Start of DATA FOR THE TASK

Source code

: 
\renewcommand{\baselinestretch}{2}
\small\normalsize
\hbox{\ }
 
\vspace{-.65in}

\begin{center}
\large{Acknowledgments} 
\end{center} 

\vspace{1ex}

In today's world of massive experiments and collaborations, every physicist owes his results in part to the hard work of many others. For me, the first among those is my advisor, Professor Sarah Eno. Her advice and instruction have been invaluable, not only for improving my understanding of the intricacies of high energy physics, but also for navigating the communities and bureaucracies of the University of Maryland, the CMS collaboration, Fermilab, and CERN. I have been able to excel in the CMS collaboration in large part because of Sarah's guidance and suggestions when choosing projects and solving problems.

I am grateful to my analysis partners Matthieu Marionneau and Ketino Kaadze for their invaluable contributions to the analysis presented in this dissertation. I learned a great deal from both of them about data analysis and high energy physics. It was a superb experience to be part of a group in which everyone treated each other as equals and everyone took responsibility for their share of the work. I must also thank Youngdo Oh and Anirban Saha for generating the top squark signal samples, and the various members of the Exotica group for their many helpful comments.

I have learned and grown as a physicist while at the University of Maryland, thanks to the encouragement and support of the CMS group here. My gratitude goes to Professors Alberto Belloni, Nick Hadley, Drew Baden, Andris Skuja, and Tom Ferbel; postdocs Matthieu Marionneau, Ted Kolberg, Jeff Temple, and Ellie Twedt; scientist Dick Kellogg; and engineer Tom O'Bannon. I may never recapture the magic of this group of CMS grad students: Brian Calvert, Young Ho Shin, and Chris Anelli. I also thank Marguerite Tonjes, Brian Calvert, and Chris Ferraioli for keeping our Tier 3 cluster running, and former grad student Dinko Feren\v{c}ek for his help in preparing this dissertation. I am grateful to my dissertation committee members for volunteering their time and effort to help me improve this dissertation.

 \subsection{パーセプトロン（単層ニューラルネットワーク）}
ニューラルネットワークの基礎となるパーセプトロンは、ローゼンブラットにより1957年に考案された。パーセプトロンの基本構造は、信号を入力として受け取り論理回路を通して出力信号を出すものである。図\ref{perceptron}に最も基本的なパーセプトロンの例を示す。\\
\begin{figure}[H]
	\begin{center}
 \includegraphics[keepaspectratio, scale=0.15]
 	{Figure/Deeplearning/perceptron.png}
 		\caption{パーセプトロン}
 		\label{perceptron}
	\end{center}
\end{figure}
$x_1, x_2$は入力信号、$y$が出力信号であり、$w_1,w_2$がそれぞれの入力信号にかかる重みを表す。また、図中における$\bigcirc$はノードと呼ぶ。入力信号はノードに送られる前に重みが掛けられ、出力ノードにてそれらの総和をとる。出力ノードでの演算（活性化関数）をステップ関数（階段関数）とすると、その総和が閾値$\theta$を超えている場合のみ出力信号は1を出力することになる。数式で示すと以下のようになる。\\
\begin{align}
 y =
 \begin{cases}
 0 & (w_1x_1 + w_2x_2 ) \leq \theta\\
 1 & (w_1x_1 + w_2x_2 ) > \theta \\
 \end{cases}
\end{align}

End of DATA FOR THE TASK

* _TASK STATEMENT_: Copy each line in the entries above where "theta" turns up.

* _TASK ANSWER_:
$x_1, x_2$は入力信号、$y$が出力信号であり、$w_1,w_2$がそれぞれの入力信号にかかる重みを表す。また、図中における$\bigcirc$はノードと呼ぶ。入力信号はノードに送られる前に重みが掛けられ、出力ノードにてそれらの総和をとる。出力ノードでの演算（活性化関数）をステップ関数（階段関数）とすると、その総和が閾値$\theta$を超えている場合のみ出力信号は1を出力することになる。数式で示すと以下のようになる。\\
 0 & (w_1x_1 + w_2x_2 ) \leq \theta\\
 1 & (w_1x_1 + w_2x_2 ) > \theta \\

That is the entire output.